Something to note here is that since each of our DataFrames has exactly the same index values, which in this example are the column names of the accidents DataFrame, we don't need to provide any arguments to the join
statements; we simply call them, passing the DataFrame as the only argument.
This joining by index is very similar to the way a join
statement works in a relational database. If your DataFrames have the same index column, you can simply join them together as we've done here. If, however, you have a primary/foreign key type of a relationship, you can use those keys to perform an SQL-like join.
# Print out a nice report print(" Data Quality Report") print("Total records: {}".format(len(accidents.index))) data_quality_report
At last, we print out the report and discover the quality of our data. For good measure, we also print out the total record count. This number provides the context for all the counts in our report.

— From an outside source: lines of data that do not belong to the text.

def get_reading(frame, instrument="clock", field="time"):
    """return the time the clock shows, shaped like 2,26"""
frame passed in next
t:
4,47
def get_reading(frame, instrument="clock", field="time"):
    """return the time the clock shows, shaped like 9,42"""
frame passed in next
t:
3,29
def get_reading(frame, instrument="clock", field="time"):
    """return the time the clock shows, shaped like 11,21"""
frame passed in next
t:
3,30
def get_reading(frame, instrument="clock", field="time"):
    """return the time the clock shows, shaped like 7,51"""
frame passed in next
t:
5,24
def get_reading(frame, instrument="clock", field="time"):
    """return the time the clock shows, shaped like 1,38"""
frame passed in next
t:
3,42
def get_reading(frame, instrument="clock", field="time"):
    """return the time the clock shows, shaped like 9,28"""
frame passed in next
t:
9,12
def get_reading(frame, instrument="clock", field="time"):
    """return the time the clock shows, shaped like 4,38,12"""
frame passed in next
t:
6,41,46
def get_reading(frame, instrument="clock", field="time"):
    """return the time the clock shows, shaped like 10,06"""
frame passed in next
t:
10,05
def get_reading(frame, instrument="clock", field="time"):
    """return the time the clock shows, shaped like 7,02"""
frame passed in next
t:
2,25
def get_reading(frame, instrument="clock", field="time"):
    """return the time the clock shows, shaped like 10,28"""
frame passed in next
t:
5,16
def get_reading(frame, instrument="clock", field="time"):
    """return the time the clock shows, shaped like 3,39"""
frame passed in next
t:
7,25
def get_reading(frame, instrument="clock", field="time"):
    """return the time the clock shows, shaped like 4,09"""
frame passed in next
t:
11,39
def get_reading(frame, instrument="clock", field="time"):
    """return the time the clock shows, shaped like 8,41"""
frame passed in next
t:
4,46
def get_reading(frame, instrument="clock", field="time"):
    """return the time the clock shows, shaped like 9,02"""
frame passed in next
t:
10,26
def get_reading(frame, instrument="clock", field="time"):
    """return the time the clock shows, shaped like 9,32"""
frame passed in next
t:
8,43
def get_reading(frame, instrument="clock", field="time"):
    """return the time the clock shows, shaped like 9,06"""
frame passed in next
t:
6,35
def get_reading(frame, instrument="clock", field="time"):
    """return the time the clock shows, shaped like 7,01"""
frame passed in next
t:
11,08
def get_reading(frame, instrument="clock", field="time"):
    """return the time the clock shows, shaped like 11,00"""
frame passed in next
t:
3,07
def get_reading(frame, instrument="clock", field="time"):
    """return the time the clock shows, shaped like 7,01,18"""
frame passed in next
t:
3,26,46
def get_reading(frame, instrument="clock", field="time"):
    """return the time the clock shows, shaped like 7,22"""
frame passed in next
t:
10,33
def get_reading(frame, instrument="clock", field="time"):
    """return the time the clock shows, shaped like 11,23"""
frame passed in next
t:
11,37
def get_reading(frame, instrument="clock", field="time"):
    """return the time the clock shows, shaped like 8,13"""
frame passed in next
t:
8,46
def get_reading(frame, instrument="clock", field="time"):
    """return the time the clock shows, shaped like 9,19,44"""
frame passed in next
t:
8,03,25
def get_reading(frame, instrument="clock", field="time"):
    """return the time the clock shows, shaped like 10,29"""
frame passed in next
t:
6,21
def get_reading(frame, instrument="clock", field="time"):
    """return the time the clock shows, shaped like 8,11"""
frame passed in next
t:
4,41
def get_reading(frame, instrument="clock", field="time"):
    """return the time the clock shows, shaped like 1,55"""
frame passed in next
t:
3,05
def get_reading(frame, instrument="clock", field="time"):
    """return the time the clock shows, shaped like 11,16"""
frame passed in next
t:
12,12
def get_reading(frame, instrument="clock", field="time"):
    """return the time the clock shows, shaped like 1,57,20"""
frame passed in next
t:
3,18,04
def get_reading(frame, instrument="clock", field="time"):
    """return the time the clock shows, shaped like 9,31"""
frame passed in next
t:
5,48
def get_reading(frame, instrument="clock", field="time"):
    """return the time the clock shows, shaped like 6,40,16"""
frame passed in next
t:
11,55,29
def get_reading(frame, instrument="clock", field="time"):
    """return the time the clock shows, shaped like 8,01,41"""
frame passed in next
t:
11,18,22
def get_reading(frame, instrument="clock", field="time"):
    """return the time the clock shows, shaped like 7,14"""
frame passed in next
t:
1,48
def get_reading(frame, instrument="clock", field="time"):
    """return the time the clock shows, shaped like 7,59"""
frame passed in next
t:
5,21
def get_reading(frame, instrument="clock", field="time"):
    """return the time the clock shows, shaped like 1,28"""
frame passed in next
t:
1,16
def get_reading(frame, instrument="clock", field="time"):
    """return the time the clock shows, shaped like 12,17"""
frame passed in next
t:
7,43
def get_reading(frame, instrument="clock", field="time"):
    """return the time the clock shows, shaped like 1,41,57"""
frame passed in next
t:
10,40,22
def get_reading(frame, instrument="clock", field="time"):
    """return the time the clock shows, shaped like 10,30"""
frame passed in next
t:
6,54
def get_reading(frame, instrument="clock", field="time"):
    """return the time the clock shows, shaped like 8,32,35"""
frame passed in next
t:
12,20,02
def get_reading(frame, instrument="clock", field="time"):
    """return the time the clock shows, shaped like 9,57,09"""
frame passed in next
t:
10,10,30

Another thing to note is that we've included the minimum and maximum values of our object type columns. The only reason they are included is because they are a part of the report we are creating. When presenting this information to others, you can tell them to disregard the minimum and maximum values of those columns. However, we want to keep all the columns there to report on the other metrics.
Extra Credit
In this recipe, we printed out the record count before we showed the report data. You could add an additional column to each DataFrame containing a count which showed the percentage for the count. For example, the Longitude
column has 4887131 missing values, which is 78.5 percent of all the records. Depending on what analysis you are going to perform, that amount of missing values could be a problem.